* [Work to be completed]: Give again, word for word, every line below from the one that has "Document page, 2001x1125 pixels." through the one that has "Rendered at 2001 by 1125 pixels.", both included, and no others.

* [Records for processing]:
········
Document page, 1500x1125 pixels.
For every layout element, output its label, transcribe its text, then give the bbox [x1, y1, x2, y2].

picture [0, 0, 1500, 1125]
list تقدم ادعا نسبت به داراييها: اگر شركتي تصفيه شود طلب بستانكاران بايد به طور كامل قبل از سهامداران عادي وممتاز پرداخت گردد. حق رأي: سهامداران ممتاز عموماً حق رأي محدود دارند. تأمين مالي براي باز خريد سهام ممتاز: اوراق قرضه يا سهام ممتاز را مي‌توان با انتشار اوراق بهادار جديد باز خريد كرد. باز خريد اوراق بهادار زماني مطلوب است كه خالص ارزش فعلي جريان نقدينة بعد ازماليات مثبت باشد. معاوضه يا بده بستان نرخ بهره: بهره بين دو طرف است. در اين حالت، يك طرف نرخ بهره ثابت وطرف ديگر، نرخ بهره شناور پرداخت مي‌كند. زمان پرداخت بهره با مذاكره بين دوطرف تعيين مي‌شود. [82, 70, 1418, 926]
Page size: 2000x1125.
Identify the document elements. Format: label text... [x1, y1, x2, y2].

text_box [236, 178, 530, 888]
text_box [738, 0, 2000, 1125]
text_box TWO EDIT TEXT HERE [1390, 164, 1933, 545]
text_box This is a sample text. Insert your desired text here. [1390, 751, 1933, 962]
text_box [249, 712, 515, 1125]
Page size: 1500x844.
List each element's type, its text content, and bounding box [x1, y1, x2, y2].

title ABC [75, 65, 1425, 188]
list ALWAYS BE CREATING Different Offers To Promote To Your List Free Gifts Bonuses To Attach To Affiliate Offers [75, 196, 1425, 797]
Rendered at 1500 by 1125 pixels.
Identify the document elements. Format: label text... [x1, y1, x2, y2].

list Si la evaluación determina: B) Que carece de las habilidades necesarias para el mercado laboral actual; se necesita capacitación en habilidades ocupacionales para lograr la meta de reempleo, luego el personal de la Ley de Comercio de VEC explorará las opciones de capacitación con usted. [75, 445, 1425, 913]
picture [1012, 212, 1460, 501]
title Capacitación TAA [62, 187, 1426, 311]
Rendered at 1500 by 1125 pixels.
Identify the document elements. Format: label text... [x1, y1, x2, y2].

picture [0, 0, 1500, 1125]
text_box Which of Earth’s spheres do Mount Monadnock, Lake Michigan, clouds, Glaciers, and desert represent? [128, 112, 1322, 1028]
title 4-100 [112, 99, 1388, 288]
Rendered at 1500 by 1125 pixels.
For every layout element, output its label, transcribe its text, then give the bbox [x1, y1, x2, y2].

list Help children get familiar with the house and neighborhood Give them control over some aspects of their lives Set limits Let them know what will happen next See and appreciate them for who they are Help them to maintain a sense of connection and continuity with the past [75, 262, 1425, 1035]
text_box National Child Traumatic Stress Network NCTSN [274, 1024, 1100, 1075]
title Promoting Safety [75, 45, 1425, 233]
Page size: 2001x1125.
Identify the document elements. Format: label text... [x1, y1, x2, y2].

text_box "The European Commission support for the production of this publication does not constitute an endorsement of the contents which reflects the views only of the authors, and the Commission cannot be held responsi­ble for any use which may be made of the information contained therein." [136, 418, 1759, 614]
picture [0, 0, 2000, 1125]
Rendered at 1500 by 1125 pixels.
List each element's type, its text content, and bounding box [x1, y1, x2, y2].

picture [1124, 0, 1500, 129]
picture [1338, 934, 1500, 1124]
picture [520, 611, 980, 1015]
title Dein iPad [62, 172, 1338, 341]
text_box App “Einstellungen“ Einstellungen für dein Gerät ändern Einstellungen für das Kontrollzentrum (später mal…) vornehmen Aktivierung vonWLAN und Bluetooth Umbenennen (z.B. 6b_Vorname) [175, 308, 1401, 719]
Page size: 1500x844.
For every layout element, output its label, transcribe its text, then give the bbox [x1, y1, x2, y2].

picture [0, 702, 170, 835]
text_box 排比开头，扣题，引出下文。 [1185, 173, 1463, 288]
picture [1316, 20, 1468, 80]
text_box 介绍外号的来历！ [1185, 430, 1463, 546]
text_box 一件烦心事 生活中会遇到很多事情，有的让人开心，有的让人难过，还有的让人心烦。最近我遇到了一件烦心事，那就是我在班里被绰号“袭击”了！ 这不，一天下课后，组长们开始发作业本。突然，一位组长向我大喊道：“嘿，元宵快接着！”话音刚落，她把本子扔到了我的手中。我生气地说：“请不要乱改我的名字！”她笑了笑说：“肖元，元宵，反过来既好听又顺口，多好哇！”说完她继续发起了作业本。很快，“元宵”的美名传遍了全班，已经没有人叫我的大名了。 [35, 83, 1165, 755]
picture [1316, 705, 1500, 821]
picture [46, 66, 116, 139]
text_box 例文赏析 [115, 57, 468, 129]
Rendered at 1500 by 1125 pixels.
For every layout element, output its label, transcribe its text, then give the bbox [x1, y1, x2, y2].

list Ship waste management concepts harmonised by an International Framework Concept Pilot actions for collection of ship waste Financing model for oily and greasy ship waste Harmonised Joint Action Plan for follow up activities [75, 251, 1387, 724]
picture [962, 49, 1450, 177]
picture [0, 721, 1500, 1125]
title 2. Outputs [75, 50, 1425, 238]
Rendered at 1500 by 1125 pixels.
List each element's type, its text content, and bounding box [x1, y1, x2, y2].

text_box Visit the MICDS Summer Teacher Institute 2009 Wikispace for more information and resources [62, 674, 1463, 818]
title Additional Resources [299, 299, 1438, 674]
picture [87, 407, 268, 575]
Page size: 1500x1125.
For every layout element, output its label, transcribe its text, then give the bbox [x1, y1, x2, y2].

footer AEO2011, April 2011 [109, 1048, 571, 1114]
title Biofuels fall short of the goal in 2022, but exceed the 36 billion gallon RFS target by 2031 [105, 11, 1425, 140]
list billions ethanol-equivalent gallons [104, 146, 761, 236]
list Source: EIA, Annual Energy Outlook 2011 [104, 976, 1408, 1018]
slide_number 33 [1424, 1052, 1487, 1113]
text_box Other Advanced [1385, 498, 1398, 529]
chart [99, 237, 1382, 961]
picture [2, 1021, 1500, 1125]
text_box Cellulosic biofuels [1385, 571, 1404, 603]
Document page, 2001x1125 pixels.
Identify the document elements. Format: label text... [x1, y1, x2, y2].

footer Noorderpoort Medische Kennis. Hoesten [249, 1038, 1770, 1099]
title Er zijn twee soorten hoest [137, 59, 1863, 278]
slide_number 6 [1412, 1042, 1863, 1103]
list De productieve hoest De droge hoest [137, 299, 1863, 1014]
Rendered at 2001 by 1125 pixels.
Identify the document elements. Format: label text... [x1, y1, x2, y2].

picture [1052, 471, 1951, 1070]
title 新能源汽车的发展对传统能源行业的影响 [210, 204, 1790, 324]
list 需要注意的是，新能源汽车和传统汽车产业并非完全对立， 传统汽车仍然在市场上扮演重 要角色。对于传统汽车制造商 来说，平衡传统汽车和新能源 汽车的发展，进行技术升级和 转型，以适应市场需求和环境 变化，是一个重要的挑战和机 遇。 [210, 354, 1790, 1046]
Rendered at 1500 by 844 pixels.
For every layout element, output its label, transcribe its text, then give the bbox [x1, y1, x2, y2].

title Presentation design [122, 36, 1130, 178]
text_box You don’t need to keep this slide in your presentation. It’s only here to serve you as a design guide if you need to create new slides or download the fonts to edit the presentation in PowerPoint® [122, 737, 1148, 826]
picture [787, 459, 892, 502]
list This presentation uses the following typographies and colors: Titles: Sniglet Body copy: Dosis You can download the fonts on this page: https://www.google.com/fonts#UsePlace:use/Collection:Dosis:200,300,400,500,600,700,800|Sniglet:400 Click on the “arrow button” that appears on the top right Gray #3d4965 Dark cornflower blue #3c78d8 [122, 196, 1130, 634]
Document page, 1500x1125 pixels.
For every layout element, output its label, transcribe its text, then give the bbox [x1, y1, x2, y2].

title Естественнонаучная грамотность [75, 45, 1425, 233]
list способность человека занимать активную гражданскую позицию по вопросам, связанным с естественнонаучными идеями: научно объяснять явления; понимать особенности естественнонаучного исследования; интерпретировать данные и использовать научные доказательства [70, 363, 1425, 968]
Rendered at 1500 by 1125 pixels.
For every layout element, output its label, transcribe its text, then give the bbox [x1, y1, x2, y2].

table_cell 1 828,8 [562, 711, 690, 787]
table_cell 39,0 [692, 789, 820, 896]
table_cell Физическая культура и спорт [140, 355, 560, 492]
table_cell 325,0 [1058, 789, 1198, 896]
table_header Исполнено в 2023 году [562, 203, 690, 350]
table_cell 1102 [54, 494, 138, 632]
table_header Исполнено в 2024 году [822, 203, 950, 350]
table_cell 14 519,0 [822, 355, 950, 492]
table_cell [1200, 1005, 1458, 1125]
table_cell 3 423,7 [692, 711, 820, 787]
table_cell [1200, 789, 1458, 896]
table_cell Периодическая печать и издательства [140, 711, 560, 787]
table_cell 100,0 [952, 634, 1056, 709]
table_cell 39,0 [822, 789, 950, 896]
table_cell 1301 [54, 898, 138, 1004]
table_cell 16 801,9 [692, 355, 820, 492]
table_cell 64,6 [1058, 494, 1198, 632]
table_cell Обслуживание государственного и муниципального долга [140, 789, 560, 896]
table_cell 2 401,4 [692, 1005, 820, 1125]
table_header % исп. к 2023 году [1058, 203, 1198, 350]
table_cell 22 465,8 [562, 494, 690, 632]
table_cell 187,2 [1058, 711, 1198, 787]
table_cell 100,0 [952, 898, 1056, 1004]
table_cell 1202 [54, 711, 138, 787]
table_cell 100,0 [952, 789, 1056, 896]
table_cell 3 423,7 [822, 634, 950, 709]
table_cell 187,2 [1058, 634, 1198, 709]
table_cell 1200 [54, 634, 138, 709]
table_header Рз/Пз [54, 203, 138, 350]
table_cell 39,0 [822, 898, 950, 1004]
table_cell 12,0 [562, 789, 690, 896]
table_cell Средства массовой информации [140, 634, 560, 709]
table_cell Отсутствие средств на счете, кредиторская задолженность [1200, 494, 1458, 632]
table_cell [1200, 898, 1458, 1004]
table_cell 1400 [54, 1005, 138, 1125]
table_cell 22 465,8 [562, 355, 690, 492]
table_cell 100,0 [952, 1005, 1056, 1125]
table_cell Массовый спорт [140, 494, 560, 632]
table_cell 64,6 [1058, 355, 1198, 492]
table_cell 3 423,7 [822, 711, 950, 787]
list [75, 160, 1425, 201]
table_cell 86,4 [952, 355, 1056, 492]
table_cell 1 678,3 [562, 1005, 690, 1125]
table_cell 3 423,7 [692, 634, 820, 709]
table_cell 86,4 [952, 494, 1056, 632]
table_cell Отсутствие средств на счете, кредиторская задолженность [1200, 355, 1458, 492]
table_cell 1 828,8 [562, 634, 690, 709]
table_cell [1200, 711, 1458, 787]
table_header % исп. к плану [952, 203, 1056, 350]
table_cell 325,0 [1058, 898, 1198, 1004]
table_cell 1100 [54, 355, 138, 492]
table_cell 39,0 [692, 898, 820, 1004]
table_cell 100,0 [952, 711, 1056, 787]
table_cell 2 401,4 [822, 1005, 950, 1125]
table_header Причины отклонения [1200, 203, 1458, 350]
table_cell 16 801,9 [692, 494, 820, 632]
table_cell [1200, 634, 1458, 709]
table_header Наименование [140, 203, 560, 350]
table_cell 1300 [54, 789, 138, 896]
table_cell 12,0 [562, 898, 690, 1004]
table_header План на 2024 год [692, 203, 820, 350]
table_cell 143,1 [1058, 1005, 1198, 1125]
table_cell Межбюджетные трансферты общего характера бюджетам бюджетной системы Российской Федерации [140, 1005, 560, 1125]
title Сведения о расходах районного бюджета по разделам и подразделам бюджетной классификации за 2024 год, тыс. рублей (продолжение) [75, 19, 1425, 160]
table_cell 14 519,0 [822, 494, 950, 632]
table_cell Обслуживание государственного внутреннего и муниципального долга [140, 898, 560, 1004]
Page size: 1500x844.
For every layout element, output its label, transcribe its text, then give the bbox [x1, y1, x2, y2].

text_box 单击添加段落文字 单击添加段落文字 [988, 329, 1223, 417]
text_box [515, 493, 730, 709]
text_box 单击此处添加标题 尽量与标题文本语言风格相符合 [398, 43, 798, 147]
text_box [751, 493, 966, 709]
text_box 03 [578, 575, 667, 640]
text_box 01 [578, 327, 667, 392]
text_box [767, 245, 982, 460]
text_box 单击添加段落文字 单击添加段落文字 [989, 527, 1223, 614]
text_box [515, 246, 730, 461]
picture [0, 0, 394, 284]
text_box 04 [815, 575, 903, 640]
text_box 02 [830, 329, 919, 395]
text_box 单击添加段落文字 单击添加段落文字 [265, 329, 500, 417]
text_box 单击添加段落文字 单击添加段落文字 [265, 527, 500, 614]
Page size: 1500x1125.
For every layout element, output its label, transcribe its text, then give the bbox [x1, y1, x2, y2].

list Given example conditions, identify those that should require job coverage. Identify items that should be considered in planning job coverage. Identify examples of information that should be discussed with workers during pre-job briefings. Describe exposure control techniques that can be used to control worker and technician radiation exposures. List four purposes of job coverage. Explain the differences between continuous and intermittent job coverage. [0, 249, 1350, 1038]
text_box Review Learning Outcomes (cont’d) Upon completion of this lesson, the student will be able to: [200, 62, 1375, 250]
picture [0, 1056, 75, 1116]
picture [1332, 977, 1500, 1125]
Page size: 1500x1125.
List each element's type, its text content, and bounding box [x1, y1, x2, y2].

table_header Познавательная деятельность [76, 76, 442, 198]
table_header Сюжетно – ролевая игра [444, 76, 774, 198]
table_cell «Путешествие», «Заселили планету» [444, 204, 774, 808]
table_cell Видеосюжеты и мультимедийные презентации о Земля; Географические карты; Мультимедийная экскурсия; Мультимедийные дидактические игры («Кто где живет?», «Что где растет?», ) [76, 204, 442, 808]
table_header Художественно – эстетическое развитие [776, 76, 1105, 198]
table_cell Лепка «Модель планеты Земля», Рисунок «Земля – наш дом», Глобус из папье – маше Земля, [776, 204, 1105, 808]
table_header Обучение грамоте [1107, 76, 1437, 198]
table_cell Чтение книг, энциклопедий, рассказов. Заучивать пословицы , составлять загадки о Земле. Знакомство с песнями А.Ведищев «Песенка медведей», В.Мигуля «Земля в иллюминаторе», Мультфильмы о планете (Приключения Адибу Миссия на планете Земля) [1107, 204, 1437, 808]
········
* [Solution for this problem]:
Document page, 2001x1125 pixels.
Identify the document elements. Format: label text... [x1, y1, x2, y2].

footer Noorderpoort Medische Kennis. Hoesten [249, 1038, 1770, 1099]
title Er zijn twee soorten hoest [137, 59, 1863, 278]
slide_number 6 [1412, 1042, 1863, 1103]
list De productieve hoest De droge hoest [137, 299, 1863, 1014]
Rendered at 2001 by 1125 pixels.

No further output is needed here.